When Did Chevron Become a Dirty Word?

Last week the 9th Circuit Court of Appeals rejected arguments that the Fish and Wildlife Service may only issue permits under the Migratory Bird Treaty Act for the “scientific use” of a species where the use will benefit the species being used.  The facts are interesting, if you enjoy nature red in tooth and claw. The Northern Spotted Owl is endangered and it appears that it is being outcompeted by the Barred Owl.  The FWS wanted to investigate whether the Northern Spotted Owl would do better if the Barred Owl were removed from its habitat.

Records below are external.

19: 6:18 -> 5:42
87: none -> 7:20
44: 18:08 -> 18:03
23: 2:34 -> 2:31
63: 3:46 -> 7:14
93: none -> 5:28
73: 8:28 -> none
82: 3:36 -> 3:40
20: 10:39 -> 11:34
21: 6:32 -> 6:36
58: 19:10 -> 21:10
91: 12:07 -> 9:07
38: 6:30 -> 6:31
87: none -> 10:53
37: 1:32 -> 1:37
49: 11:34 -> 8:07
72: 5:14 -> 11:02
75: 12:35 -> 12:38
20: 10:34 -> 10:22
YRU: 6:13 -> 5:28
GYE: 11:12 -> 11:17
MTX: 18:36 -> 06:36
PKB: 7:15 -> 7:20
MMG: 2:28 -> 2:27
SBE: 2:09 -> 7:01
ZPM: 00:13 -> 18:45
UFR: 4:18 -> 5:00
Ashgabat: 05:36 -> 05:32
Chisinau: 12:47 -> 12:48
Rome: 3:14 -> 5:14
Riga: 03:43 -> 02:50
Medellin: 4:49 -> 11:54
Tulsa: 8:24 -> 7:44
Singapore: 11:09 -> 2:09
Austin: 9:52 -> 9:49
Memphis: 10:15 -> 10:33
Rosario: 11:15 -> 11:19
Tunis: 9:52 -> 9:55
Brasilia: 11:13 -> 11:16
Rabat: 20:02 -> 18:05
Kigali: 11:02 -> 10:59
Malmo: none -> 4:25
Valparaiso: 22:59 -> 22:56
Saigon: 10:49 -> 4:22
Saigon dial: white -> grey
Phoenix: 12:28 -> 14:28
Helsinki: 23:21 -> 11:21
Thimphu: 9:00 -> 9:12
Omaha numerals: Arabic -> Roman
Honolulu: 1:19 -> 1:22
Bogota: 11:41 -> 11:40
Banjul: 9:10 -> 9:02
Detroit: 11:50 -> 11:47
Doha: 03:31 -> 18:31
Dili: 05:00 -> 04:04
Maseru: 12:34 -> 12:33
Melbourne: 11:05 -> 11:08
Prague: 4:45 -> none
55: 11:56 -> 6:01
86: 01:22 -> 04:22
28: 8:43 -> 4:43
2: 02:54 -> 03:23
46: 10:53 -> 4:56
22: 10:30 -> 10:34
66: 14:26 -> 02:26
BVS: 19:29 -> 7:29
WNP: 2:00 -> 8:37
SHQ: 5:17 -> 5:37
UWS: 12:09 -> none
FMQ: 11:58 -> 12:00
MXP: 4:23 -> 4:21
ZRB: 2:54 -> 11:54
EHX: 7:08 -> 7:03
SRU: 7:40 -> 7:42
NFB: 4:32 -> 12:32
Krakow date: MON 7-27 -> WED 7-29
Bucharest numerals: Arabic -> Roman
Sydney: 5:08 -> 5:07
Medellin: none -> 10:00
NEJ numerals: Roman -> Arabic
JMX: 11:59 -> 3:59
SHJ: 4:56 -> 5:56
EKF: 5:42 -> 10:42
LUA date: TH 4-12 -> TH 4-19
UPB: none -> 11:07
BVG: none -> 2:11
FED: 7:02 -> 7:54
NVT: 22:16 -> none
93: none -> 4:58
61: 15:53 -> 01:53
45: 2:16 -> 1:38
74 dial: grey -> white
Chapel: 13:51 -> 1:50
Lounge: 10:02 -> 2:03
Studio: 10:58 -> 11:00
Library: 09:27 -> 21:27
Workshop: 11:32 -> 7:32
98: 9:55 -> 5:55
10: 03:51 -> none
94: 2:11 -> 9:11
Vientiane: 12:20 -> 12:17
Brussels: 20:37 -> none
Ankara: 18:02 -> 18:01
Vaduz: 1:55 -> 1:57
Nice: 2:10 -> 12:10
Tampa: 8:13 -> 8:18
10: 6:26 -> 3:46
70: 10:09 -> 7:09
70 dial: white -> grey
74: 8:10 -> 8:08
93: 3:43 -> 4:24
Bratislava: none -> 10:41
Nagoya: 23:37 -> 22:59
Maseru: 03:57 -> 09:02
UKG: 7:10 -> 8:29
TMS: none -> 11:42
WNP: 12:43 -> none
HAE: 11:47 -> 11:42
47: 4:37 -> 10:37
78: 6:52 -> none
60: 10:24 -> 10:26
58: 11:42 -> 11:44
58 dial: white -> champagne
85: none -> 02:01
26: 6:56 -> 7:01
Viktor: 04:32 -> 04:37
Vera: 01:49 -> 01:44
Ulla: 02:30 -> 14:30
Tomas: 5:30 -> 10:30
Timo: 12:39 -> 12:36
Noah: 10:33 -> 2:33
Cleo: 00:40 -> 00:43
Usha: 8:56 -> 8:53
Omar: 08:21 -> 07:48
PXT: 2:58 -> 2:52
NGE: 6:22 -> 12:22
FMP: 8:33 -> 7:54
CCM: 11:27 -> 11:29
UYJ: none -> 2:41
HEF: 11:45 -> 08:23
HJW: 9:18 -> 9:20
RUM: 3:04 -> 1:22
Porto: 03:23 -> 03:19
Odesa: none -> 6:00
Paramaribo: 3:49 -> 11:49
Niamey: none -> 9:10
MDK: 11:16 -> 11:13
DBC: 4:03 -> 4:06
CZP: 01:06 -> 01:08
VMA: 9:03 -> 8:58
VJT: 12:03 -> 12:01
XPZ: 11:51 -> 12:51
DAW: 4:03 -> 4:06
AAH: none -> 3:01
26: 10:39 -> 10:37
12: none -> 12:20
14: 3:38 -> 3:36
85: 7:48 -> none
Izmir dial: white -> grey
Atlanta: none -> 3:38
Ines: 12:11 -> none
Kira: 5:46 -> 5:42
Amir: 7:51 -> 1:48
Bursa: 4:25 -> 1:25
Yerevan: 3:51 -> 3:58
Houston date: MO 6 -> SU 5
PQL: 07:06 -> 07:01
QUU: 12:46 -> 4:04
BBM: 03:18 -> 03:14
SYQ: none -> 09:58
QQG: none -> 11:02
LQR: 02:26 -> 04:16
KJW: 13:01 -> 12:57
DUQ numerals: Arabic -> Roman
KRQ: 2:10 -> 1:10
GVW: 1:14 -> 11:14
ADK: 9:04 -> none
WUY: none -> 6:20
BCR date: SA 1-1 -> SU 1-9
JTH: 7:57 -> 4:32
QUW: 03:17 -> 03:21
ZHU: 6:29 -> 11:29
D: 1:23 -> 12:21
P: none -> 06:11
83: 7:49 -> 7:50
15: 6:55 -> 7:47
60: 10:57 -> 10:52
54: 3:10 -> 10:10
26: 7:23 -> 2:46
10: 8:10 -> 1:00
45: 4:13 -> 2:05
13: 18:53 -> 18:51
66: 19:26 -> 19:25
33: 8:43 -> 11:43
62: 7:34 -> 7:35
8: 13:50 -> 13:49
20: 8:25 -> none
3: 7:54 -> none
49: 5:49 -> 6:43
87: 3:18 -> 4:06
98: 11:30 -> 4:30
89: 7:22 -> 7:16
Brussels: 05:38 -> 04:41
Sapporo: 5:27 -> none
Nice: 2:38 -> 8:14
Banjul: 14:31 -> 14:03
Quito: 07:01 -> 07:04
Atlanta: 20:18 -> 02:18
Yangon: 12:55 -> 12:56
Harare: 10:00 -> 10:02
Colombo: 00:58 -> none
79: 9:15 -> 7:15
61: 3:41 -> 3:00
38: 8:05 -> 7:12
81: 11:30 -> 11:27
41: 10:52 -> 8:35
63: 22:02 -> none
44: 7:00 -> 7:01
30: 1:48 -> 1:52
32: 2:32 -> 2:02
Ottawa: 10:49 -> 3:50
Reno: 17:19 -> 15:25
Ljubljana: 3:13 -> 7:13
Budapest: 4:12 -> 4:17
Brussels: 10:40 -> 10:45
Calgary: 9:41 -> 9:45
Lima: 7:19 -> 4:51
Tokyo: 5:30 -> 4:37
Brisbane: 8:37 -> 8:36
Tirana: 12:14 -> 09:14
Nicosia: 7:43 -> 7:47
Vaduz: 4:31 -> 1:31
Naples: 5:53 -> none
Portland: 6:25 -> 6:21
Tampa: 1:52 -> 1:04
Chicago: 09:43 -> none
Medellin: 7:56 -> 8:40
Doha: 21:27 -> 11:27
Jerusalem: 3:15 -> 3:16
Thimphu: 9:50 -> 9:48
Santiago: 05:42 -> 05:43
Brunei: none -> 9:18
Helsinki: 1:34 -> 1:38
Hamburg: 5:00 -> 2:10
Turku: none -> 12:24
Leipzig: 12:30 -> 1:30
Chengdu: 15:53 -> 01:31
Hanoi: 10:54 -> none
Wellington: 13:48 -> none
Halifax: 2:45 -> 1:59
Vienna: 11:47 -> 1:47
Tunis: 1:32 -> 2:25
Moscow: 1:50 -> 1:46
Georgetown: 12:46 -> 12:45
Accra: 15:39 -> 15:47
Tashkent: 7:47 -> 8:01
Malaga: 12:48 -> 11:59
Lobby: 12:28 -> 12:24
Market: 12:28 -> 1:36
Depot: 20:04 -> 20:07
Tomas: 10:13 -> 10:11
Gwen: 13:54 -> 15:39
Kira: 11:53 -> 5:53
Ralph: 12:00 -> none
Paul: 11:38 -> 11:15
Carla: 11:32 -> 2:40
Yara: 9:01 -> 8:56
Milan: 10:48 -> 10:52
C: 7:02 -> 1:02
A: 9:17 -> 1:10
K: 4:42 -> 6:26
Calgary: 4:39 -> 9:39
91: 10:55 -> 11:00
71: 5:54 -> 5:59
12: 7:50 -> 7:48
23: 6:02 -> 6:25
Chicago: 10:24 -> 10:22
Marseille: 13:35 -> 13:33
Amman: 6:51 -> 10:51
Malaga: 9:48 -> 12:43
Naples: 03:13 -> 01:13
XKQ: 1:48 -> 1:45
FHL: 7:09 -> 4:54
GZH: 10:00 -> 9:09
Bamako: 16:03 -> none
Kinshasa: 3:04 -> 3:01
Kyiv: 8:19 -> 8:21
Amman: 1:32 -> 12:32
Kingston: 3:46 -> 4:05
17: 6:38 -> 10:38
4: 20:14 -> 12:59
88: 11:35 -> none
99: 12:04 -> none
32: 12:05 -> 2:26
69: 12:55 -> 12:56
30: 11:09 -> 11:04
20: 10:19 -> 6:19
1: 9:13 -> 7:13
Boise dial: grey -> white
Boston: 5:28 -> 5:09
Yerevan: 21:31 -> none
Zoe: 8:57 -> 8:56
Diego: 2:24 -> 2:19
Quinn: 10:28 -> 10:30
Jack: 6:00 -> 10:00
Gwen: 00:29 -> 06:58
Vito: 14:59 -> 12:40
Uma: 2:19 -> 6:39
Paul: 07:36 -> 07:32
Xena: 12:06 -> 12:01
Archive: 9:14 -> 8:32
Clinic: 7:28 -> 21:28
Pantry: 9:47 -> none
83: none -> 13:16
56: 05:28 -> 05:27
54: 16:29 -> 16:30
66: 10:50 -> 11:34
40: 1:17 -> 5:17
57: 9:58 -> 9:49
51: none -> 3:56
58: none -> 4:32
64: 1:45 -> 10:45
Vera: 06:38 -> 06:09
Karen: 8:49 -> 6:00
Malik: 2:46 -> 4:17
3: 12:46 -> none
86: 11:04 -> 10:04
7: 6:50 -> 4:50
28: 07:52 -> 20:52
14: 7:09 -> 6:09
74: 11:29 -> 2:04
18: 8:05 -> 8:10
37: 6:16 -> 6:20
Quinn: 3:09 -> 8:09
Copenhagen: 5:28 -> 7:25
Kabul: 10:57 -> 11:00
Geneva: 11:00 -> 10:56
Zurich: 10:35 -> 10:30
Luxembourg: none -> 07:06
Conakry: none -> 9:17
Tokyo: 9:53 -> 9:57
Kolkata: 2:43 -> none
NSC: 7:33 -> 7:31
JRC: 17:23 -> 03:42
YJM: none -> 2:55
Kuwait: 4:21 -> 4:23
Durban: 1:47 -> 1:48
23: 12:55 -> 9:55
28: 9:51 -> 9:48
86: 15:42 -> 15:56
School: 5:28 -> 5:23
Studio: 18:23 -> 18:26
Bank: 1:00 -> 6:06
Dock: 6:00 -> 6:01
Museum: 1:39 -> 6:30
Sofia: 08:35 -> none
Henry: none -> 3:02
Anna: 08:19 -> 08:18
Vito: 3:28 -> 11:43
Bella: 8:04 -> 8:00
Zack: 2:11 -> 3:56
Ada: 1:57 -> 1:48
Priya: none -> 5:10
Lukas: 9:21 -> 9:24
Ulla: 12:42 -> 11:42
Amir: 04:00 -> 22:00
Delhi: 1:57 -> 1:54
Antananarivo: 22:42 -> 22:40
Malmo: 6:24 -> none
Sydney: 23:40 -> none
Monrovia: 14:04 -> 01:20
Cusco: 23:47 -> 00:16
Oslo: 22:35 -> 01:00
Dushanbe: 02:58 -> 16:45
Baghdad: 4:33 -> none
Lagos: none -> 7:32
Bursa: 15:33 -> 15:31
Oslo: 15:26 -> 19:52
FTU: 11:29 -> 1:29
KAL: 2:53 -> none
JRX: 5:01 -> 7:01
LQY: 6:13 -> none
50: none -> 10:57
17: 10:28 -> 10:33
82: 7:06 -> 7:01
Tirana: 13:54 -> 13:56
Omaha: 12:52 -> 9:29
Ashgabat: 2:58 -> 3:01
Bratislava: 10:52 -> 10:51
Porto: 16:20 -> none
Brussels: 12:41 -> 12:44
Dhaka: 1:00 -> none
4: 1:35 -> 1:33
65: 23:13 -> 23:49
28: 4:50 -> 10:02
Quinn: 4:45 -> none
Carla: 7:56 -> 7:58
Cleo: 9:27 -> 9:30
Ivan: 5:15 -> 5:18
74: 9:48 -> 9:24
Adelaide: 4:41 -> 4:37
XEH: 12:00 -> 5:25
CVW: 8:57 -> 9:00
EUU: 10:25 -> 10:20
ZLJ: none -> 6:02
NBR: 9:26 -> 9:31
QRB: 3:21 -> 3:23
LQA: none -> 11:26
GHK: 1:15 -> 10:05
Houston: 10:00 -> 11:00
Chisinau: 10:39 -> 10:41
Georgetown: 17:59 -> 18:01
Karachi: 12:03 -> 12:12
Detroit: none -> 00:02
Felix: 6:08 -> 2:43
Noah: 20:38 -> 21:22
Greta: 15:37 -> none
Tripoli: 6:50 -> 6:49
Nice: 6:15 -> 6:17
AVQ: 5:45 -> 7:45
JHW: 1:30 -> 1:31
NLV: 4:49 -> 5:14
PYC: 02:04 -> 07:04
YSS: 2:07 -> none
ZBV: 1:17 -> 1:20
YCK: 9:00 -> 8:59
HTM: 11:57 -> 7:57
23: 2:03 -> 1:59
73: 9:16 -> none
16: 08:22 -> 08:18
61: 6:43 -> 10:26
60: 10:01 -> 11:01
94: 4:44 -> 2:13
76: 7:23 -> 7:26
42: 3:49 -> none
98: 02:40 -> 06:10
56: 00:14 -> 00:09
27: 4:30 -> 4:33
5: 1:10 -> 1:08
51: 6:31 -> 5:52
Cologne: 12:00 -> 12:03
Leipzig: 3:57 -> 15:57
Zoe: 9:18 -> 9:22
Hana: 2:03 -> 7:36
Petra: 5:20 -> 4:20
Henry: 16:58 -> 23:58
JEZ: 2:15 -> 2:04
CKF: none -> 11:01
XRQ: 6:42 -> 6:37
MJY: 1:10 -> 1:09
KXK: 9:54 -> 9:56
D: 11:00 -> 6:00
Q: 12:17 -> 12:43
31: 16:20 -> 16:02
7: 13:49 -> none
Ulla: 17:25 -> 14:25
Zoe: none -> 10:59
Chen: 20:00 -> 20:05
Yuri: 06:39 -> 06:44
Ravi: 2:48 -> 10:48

The Court of Appeals carefully disposed of plaintiffs’ various arguments that the Migratory Bird Treaty Act unambiguously precluded the FWS from issuing the permit under the so-called “same species theory.”

What’s really interesting about the opinion is its handling of the Chevron issues that the case seems so obviously to present.  The FWS argued that, if the Court found the MBTA to be ambiguous, it should prevail under Chevron, because its interpretation of the statute is entitled to deference.  The Court, however, explicitly refused to rely on Chevron.

Because the plain text of the MBTA and the Conventions do not compel a same-species limitation, however, we need not consider the question of deference to the agency’s interpretation.

However, this seems to me to miss the point.  The Court also did not find that the statute precluded the plaintiffs’ interpretation; it specifically found that FWS could adopt the same species theory if it so chose.  That being so, where the statute does not unambiguously preclude either interpretation, it seems to me that the case very clearly becomes an issue of Chevron deference – was the FWS interpretation reasonable?

I still don’t understand fuss about Chevron.